### Materials provided ###

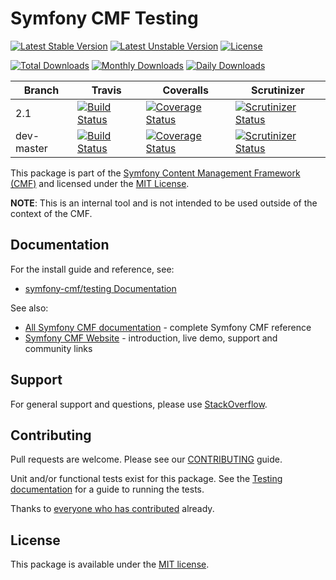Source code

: # Symfony CMF Testing

[![Latest Stable Version](https://poser.pugx.org/symfony-cmf/testing/v/stable)](https://packagist.org/packages/symfony-cmf/testing)
[![Latest Unstable Version](https://poser.pugx.org/symfony-cmf/testing/v/unstable)](https://packagist.org/packages/symfony-cmf/testing)
[![License](https://poser.pugx.org/symfony-cmf/testing/license)](https://packagist.org/packages/symfony-cmf/testing)

[![Total Downloads](https://poser.pugx.org/symfony-cmf/testing/downloads)](https://packagist.org/packages/symfony-cmf/testing)
[![Monthly Downloads](https://poser.pugx.org/symfony-cmf/testing/d/monthly)](https://packagist.org/packages/symfony-cmf/testing)
[![Daily Downloads](https://poser.pugx.org/symfony-cmf/testing/d/daily)](https://packagist.org/packages/symfony-cmf/testing)

Branch | Travis | Coveralls | Scrutinizer |
------ | ------ | --------- | ----------- |
2.1   | [![Build Status][travis_stable_badge]][travis_stable_link]     | [![Coverage Status][coveralls_stable_badge]][coveralls_stable_link]     | [![Scrutinizer Status][scrutinizer_stable_badge]][scrutinizer_stable_link] |
dev-master | [![Build Status][travis_unstable_badge]][travis_unstable_link] | [![Coverage Status][coveralls_unstable_badge]][coveralls_unstable_link] | [![Scrutinizer Status][scrutinizer_unstable_badge]][scrutinizer_unstable_link] |


This package is part of the [Symfony Content Management Framework (CMF)](https://cmf.symfony.com/) and licensed
under the [MIT License](LICENSE).

**NOTE**: This is an internal tool and is not intended to be used outside of
the context of the CMF.

## Documentation

For the install guide and reference, see:

* [symfony-cmf/testing Documentation](https://symfony.com/doc/master/cmf/components/testing/index.html)

See also:

* [All Symfony CMF documentation](https://symfony.com/doc/master/cmf/index.html) - complete Symfony CMF reference
* [Symfony CMF Website](https://cmf.symfony.com/) - introduction, live demo, support and community links

## Support

For general support and questions, please use [StackOverflow](https://stackoverflow.com/questions/tagged/symfony-cmf).

## Contributing

Pull requests are welcome. Please see our
[CONTRIBUTING](https://github.com/symfony-cmf/blob/master/CONTRIBUTING.md)
guide.

Unit and/or functional tests exist for this package. See the
[Testing documentation](https://symfony.com/doc/master/cmf/components/testing.html)
for a guide to running the tests.

Thanks to
[everyone who has contributed](contributors) already.

## License

This package is available under the [MIT license](src/Resources/meta/LICENSE).

[travis_stable_badge]: https://travis-ci.org/symfony-cmf/Testing.svg?branch=2.1
[travis_stable_link]: https://travis-ci.org/symfony-cmf/Testing
[travis_unstable_badge]: https://travis-ci.org/symfony-cmf/Testing.svg?branch=dev-master
[travis_unstable_link]: https://travis-ci.org/symfony-cmf/Testing

[coveralls_stable_badge]: https://coveralls.io/repos/github/symfony-cmf/Testing/badge.svg?branch=2.1
[coveralls_stable_link]: https://coveralls.io/github/symfony-cmf/Testing?branch=2.1
[coveralls_unstable_badge]: https://coveralls.io/repos/github/symfony-cmf/Testing/badge.svg?branch=dev-master
[coveralls_unstable_link]: https://coveralls.io/github/symfony-cmf/Testing?branch=dev-master

[scrutinizer_stable_badge]: https://scrutinizer-ci.com/g/symfony-cmf/Testing/badges/quality-score.png?b=2.1
[scrutinizer_stable_link]: https://scrutinizer-ci.com/g/symfony-cmf/Testing/?branch=2.1
[scrutinizer_unstable_badge]: https://scrutinizer-ci.com/g/symfony-cmf/Testing/badges/quality-score.png?b=dev-master
[scrutinizer_unstable_link]: https://scrutinizer-ci.com/g/symfony-cmf/Testing/?branch=dev-master
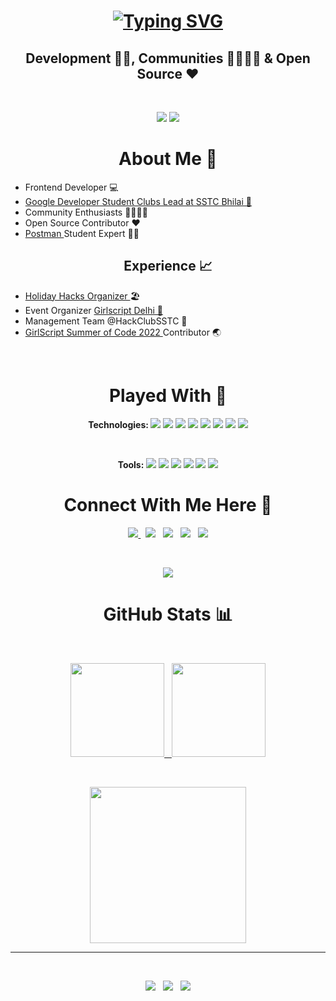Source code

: <h1 align="center">
<a href="https://git.io/typing-svg"><img src="https://readme-typing-svg.herokuapp.com?font=Roboto+Slab&size=30&pause=1000&color=FF9B54&center=true&vCenter=true&width=500&height=80&lines=Hey+There!!+%F0%9F%91%8B;I'm+Amit+Dewangan+%F0%9F%91%A8%E2%80%8D%F0%9F%92%BB;Nice+to+have+you+here!+%F0%9F%9A%80" alt="Typing SVG" /></a>
</h1>

<h2 align="center"> Development 👨‍💻, Communities 👨‍👨‍👧‍👦 & Open Source ♥ </h2>

<br>
<p align="center">
    <img src="https://img.shields.io/badge/-Visitor_Count-grey?style=for-the-badge&amp"/>
    <img src="https://profile-counter.glitch.me/Amit-TheOne/count.svg"/> <br>
</p>


<h1 align="center"> About Me 📑 </h1>

- Frontend Developer 💻
- <a href="https://gdsc.community.dev/shri-shankaracharya-technical-campus-bhilai/"> Google Developer Student Clubs Lead at SSTC Bhilai 🌟 </a>
- Community Enthusiasts 👨‍👨‍👧‍👦
- Open Source Contributor ❤️
- <a href="https://www.postman.com/"> Postman </a> Student Expert 🧙‍♀️



<h2 align="center"> <b> Experience 📈 </b> </h2> 

- <a href="https://www.holidayhacks.co/"> Holiday Hacks Organizer </a> 🏖
- Event Organizer <a href="https://www.instagram.com/girlscriptdelhi/">Girlscript Delhi 🎪 </a>
- Management Team @HackClubSSTC 📝
- <a href="https://gssoc.girlscript.tech/">GirlScript Summer of Code 2022 </a> Contributor 🌏

<br>
<h1 align="center"> Played With 🔬 </h1>

<p align="center"> 
<b> Technologies: </b>
<img src="https://img.shields.io/badge/-Java-red?style=flat-square&amp;logo=java&amp;logoColor=white"/>
<img src="https://img.shields.io/badge/-C-green?style=flat-square&amp;logo=c&amp;logoColor=white"/>
<img src="https://img.shields.io/badge/-Python-yellow?style=flat&amp;logo=python&amp;logoColor=white"/>
<img src="https://img.shields.io/badge/-MySQL-pink?style=flat-square&amp;logo=mysql&amp;logoColor=white"/>
<img src="https://img.shields.io/badge/-HTML5-blue?style=flat-square&amp;logo=html5&amp;logoColor=white"/>
<img src="https://img.shields.io/badge/-CSS-violet?style=flat-square&amp;logo=css3&amp;logoColor=white"/>
<img src="https://img.shields.io/badge/-JavaScript-grey?style=flat-square&amp;logo=javascript&amp;logoColor=%23F7DF1E"/>
<img src="https://img.shields.io/badge/-React-%2320232a?style=flat-square&amp;logo=react&amp;logoColor=%2361DAFB"/>
</p>

<!-- ![Java](https://img.shields.io/badge/-Java-red?style=flat-square&amp;logo=java&amp;logoColor=white) -->

<br>
<p align="center"> 
<b> Tools: </b>
<img src="https://img.shields.io/badge/-VS_Code-orange?style=flat-square&amp;logo=visualstudiocode&amp;logoColor=white">
<img src="https://img.shields.io/badge/-Git-violet?style=flat-square&amp;logo=git&amp;logoColor=white">
<img src="https://img.shields.io/badge/-GitHub-yellow?style=flat-square&amp;logo=github&amp;logoColor=white">
<img src="https://img.shields.io/badge/-Xampp-red?style=flat-square&amp;logo=xampp&amp;logoColor=white">
<img src="https://img.shields.io/badge/-Canva-blue?style=flat-square&amp;logo=canva&amp;logoColor=white">
<img src="https://img.shields.io/badge/-Figma-green?style=flat-square&amp;logo=figma&amp;logoColor=white">
</p>

<!-- ![VS Code](https://img.shields.io/badge/-VS_Code-orange?style=flat-square&amp;logo=visualstudiocode&amp;logoColor=white) -->


<h1 align="center"> Connect With Me Here 🙌 </h1> 
<p align="center">
<a target="_blank" href="https://www.twitter.com/iamamit_18/"> <img src="https://img.shields.io/badge/-Twitter-blue?style=for-the-badge&logo=Twitter&logoColor=white&link=https://www.twitter.com/iamamit_18/"/> </a> &nbsp;
<a target="_blank" href="https://www.instgram.com/iamamit.18/"><img src="https://img.shields.io/badge/-Instagram-red?style=for-the-badge&logo=instagram&logoColor=white&link=https://www.instgram.com/iamamit.18/"/></a> &nbsp;
<a target="_blank" href="https://www.linkedin.com/in/amit--dewangan/"><img src="https://img.shields.io/badge/-LinkedIn-blue?style=for-the-badge&logo=Linkedin&logoColor=white&link=https://www.linkedin.com/in/amit--dewangan/"/></a> &nbsp;
<a target="_blank" href="https://www.polywork.com/amitdewangan/"><img src="https://img.shields.io/badge/-Polywork-black?style=for-the-badge&logo=polywork&logoColor=white&link=https://www.polywork.com/amitdewangan/"/></a> &nbsp;
<a href="mailto:amit.dew009@gmail.com"><img src="https://img.shields.io/badge/gmail-red?&style=for-the-badge&logo=gmail&logoColor=white"/> </a> 
</p>

<!-- [![Twitter Badge](https://img.shields.io/badge/-Amit_Dewangan-blue?style=flat-square&logo=Twitter&logoColor=white&link=https://www.twitter.com/iamamit_18/)](https://www.twitter.com/iamamit_18/) -->


<br>
<p align="center">
<img src="https://komarev.com/ghpvc/?username=Amit-TheOne&color=81b29a&style=for-the-badge&label=Profile Views"/>
</p>


<h1 align="center"> GitHub Stats 📊 </h1>
<br>
<p align="center">
<a href="https://github.com/Amit-TheOne">
<img height="150em" src="https://github-readme-stats.vercel.app/api?username=Amit-TheOne&show_icons=true&theme=tokyonight&hide=stars&include_all_commits=true&count_private=true"/> &nbsp;
<img height="150em" src="https://github-readme-stats.vercel.app/api/top-langs/?username=Amit-TheOne&theme=algolia&layout=compact"/>
</a>
</p>

<br>
<p align="center">
<img height="250em" src="https://activity-graph.herokuapp.com/graph?username=Amit-TheOne&theme=github"/>
</p>

<!-- ![GitHub Contribution Graph](https://activity-graph.herokuapp.com/graph?username=Amit-TheOne&theme=github) -->


<hr>
<br>
<p align="center">
<img src="https://forthebadge.com/images/badges/built-with-love.svg"/> &nbsp;
<img src="https://forthebadge.com/images/badges/powered-by-coffee.svg"/> &nbsp;
<img src="https://forthebadge.com/images/badges/uses-html.svg"/>
</p>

###

- _Task directions_
Please format the lines of the rows from the one containing "<!-- ![GitHub Contribution" through the last line, inclusive, as a JSON list of strings with one string per line, leaving out blank lines.

- _Answer section_
[
  "<!-- ![GitHub Contribution Graph](https://activity-graph.herokuapp.com/graph?username=Amit-TheOne&theme=github) -->",
  "<hr>",
  "<br>",
  "<p align=\"center\">",
  "<img src=\"https://forthebadge.com/images/badges/built-with-love.svg\"/> &nbsp;",
  "<img src=\"https://forthebadge.com/images/badges/powered-by-coffee.svg\"/> &nbsp;",
  "<img src=\"https://forthebadge.com/images/badges/uses-html.svg\"/>",
  "</p>"
]